Le caractère tranquille du pitoyable amant de Ninetta apparaît bien dans le chant:
Tu dunque sei rea!
(Ed io la credea
L'istessa onestà.)
Toute la niaiserie que le cœur sensible des habitants de la rue Saint-Denis passe à leur cher mélodrame éclate lorsque Ninetta se laisse confondre,
Non, v'è più speme,
parce que le juif déclare qu'il y avait sur la pièce d'argenterie à lui vendue un F et un V, elle qui vient de dire que son père s'appelle Ferdinand Villabella, d'où le podestat a conclu naturellement que ce père était l'homme qui se trouvait avec elle et pour lequel elle a lu un faux signalement. Ninetta se garde bien de jouer au poëte le mauvais tour de dire tout simplement: Ce couvert m'a été remis par mon père, et les lettres F V forment son chiffre. La pauvre fille aime mieux mourir. Le malheur de ce libretto, c'est que tous les personnages y sont des êtres communs. Ce défaut ne se trouve jamais dans les opéras allemands: il y a toujours quelque chose pour l'imagination.
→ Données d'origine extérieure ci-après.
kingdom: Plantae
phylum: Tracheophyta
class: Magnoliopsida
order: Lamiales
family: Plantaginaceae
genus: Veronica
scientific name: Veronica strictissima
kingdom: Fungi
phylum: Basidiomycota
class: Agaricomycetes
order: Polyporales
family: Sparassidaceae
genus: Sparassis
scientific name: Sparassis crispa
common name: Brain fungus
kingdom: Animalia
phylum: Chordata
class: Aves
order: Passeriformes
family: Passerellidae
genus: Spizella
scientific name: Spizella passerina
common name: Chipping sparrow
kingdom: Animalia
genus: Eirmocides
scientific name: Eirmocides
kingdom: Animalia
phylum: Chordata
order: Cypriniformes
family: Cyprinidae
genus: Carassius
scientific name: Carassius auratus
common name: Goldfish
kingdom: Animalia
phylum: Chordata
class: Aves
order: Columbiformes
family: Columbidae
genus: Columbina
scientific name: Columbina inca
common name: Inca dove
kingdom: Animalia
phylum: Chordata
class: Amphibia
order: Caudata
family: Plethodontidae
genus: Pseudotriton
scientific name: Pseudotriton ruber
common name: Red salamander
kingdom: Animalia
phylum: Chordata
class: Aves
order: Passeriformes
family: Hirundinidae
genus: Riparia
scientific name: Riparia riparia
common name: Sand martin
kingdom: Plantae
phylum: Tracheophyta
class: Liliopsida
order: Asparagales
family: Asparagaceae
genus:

Ce finale est plein de mouvement, d'entrées et de sorties auxquelles le spectateur prend un vif intérêt. Il y a beaucoup d'a solo et de petits morceaux d'ensemble fort attachants. Il est impossible de mieux disposer les groupes d'un grand tableau. Les paroles ne sont pas mal: je voudrais que ce fût le contraire, que la situation fût belle et naturelle, et les paroles fort ridicules, car qui fait attention aux paroles? A Naples, on trouvait des longueurs dans ce finale; je l'ai vu admiré par le caractère plus tranquille des Milanais. Pour mon compte, je me range à l'avis des bons Milanais. L'expression est vive, forte, naturelle, mais toujours rustique, à l'exception de quelques mesures délicieuses au commencement de l'interrogatoire. Ce premier acte me rappelle à chaque instant le genre de gaieté que Haydn a mis dans le morceau de l'automne de ses Quatre Saisons, lorsqu'il veut peindre la gaieté des vendanges.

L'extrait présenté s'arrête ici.